A month later, the St. Paul chamber finally got an answer from the Minneapolis board: Not interested. The only reason St. Paul wanted to merge was to boost land values in the Midway district, the Mill City tycoons said.
"We don't want union with St. Paul; we don't want to even consider the matter," sputtered Minneapolis board member J.T. Wyman. "We are stronger and better off without St. Paul."
"St. Paul reluctantly realizes that it isn't going to be the center of the Northwest, and that's going to be Minneapolis, those people across the river — those arrogant upstarts," said Twin Cities historian Iric Nathanson. "So St. Paul says we have to pull together as a community if we're going to get out from under their shadow."
The news of "Poor Paul Jilted" flashed across the nation. "There will be no more gibberish about Minnipaul or Paulopolis," asserted one Ohio newspaper.
The Legislature's decision in 1893 to keep the State Capitol in downtown St. Paul put an end to the Midway land rush, and Archbishop Ireland decided to build his cathedral on Summit Avenue instead.
Continued calls for a coupling
Still, the flame of merger continued to flicker. The Minneapolis Tribune polled newspaper editors across the country in 1895 about a potential merger, and many said it should happen.
"In my recent visit to your city, I rode between the two cities on the electric line and noted the wonderful filling up with buildings of what a few years ago was farm lands," wrote the editor of the Chicago Times-Herald. "Every new improvement brings you closer together."
Not everyone was convinced. "Except for the bitterness displayed in it at times, the rivalry between [the cities] is healthy," wrote the manager of the Tacoma Ledger.

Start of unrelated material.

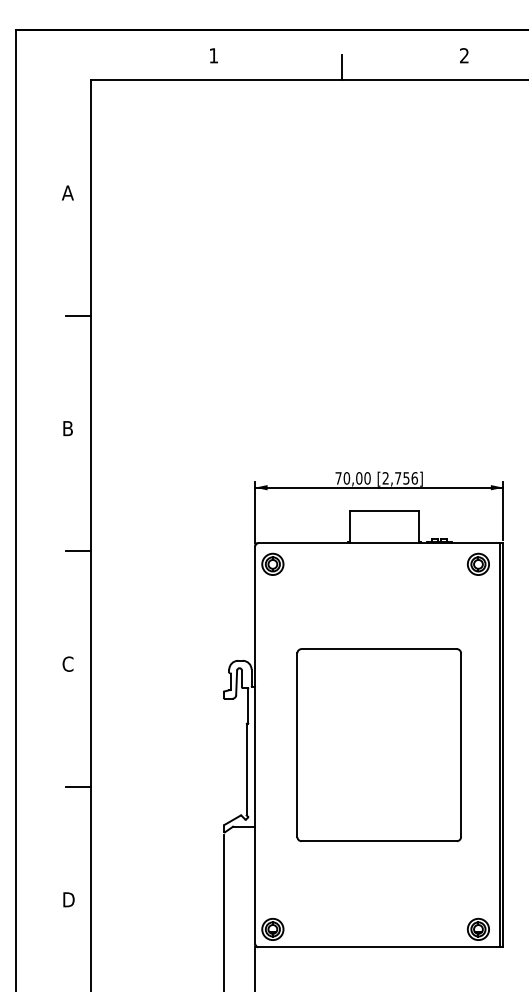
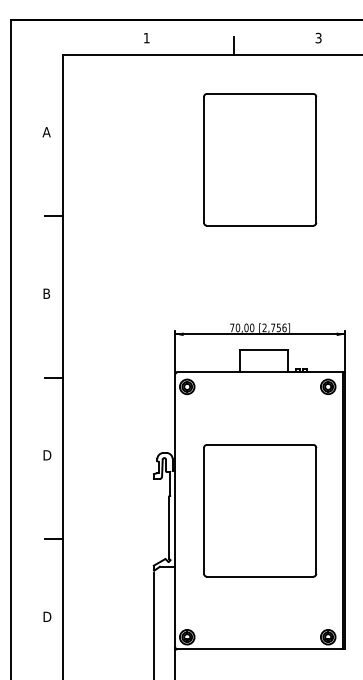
text: (464, 56) -> (318, 38), 2 -> 3
part: (379, 232) -> (260, 159), added
text: (69, 664) -> (47, 455), C -> D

The president of the Chicago Great Western Railroad, A.B. Stickney, urged the cities to unite in a speech to the St. Paul Builders Exchange in 1906. They would together make "a world commercial power," he said, pointing to New York and London as examples of cities that had grown in status through consolidation.

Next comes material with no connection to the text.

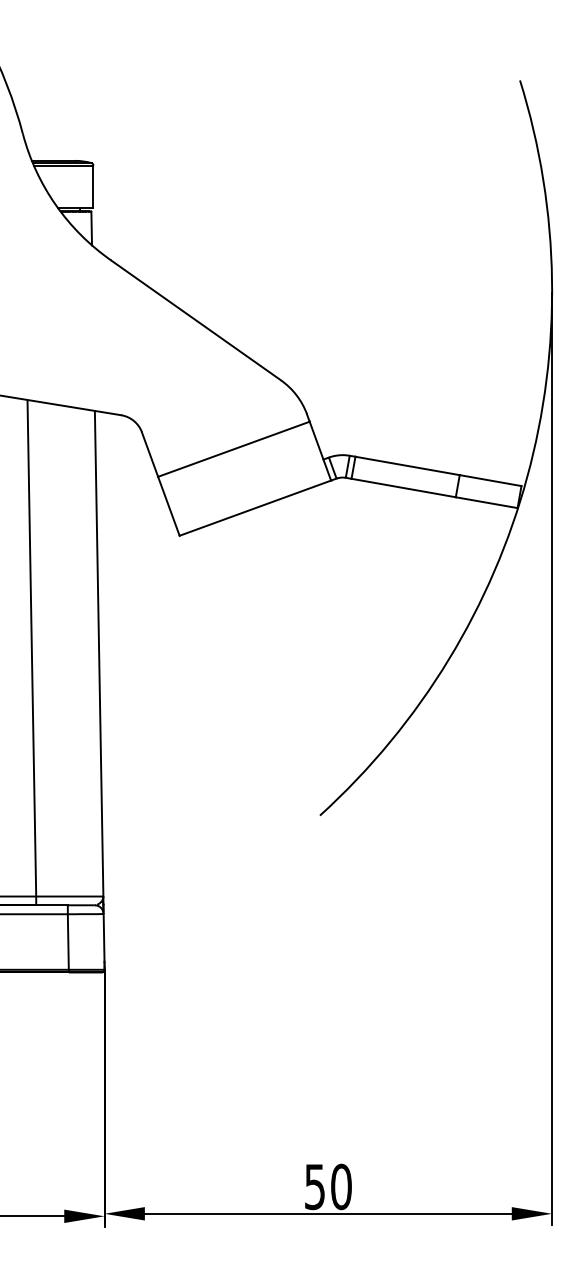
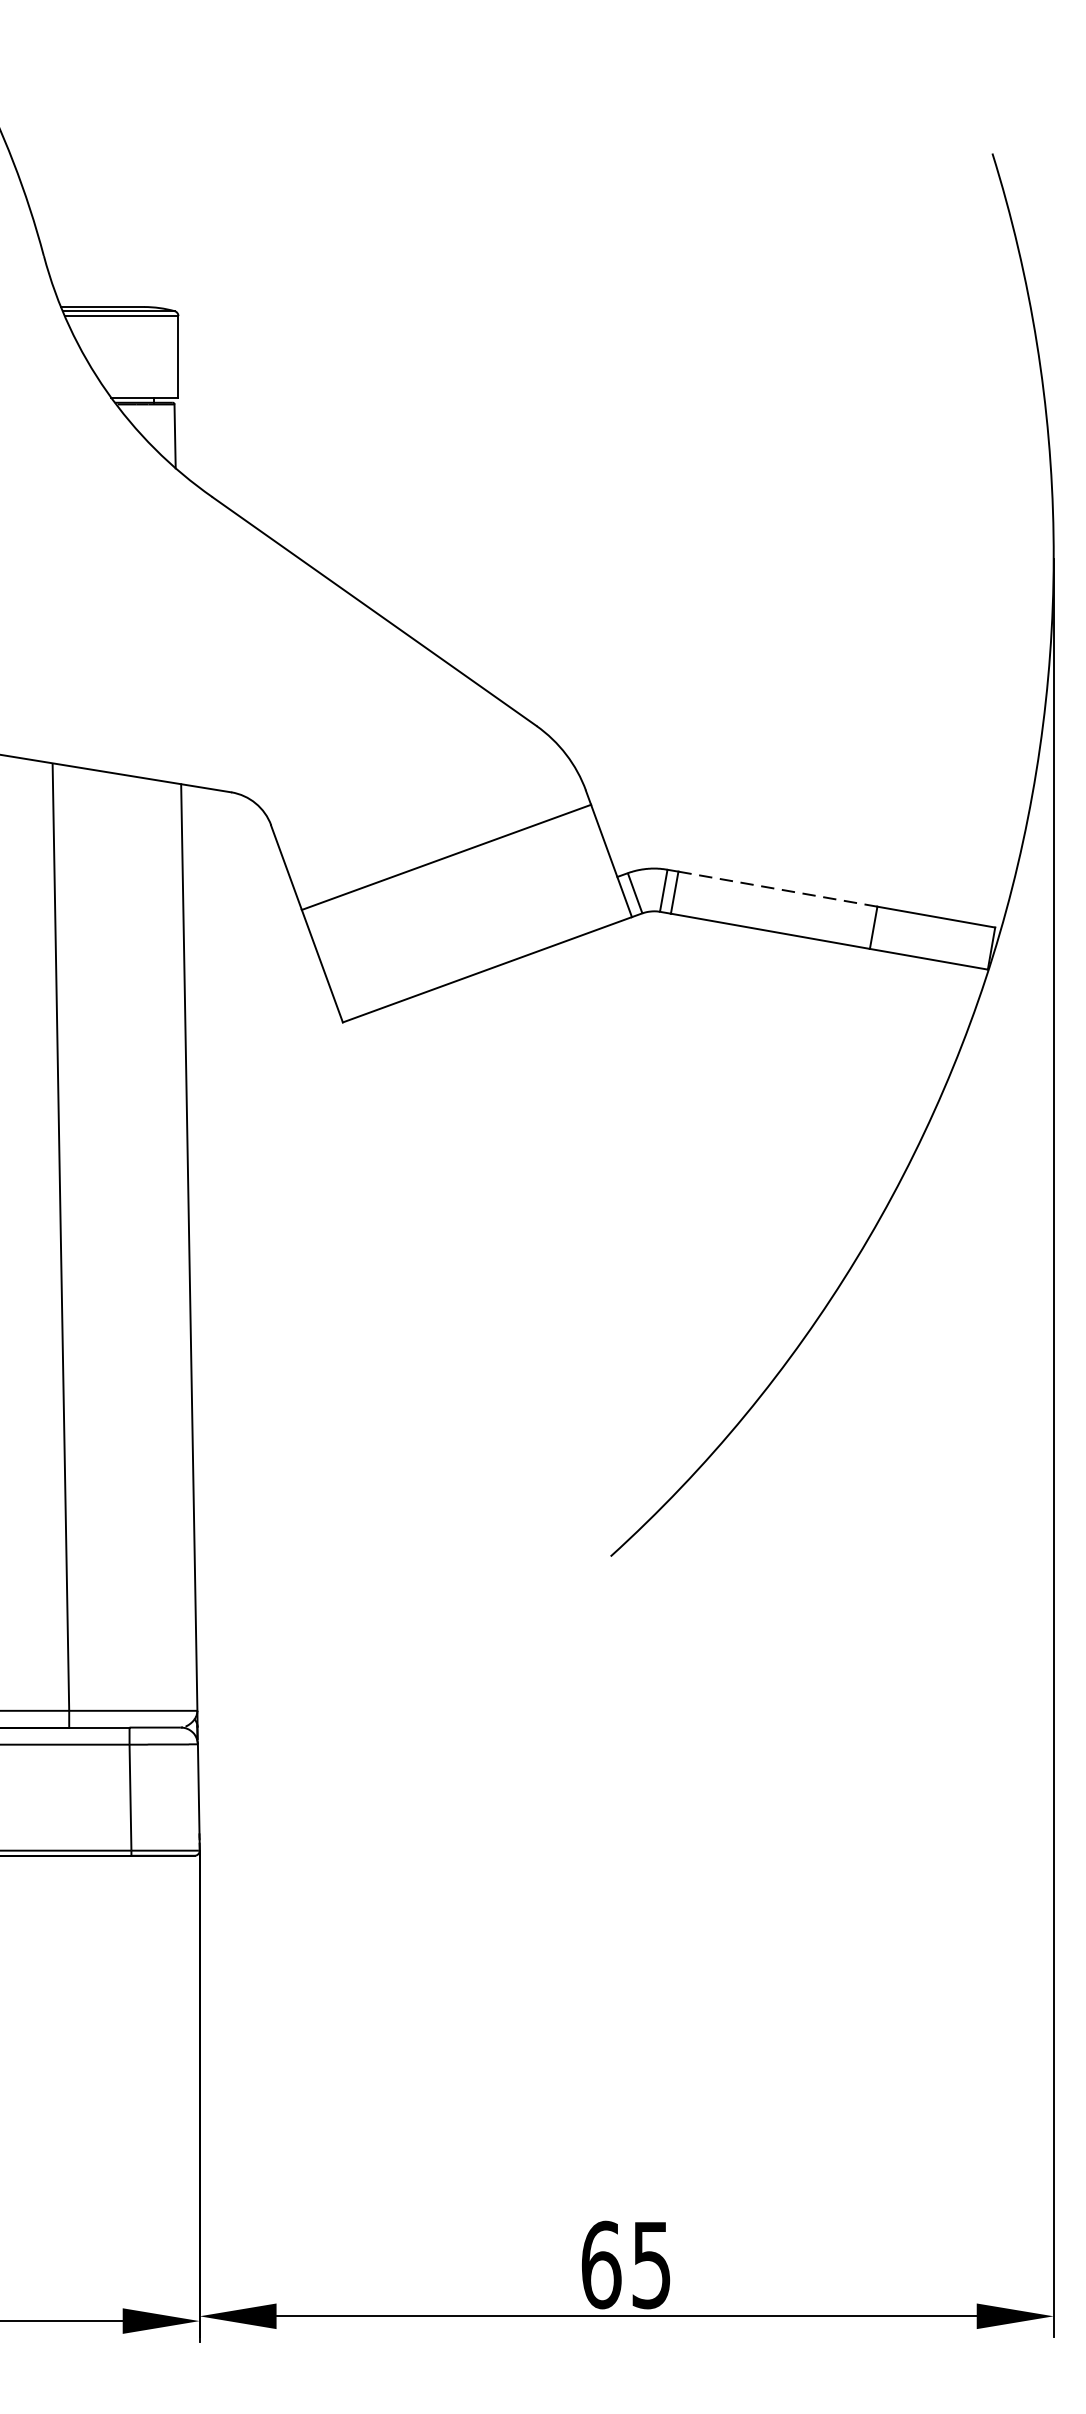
line: (407, 465) -> (777, 888), solid -> dashed
text: (327, 1186) -> (625, 2264), 50 -> 65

"Do the people of St. Paul and Minneapolis understand," Stickney said, "what it would mean ... to be recognized as the sixth [most populous] city in America?"

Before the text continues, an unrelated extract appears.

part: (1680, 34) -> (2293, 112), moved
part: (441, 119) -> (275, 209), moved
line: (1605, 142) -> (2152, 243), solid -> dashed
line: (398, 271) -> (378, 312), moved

A bill passed the House in 1909 creating a legislative committee to draw up a merger plan, though newspaper reports suggest that many of those who supported it didn't take it seriously. In 1943, St. Paul legislator John Drexler introduced a bill to merge the two cities into "Twin City," once local government officials and voters agreed. It went nowhere.
Nathanson, who grew up in Minneapolis and has worked in government on the local and federal levels, said he wasn't sure that combining Minneapolis and St. Paul into one big city would have meant all that much in the end.
"We'd still be in flyover country," he said. "We'd still have 30-below winters. I think frankly it's much more interesting to have the two cities that are very different. And we long-timers need to educate the newcomers that they ... should get to appreciate those differences."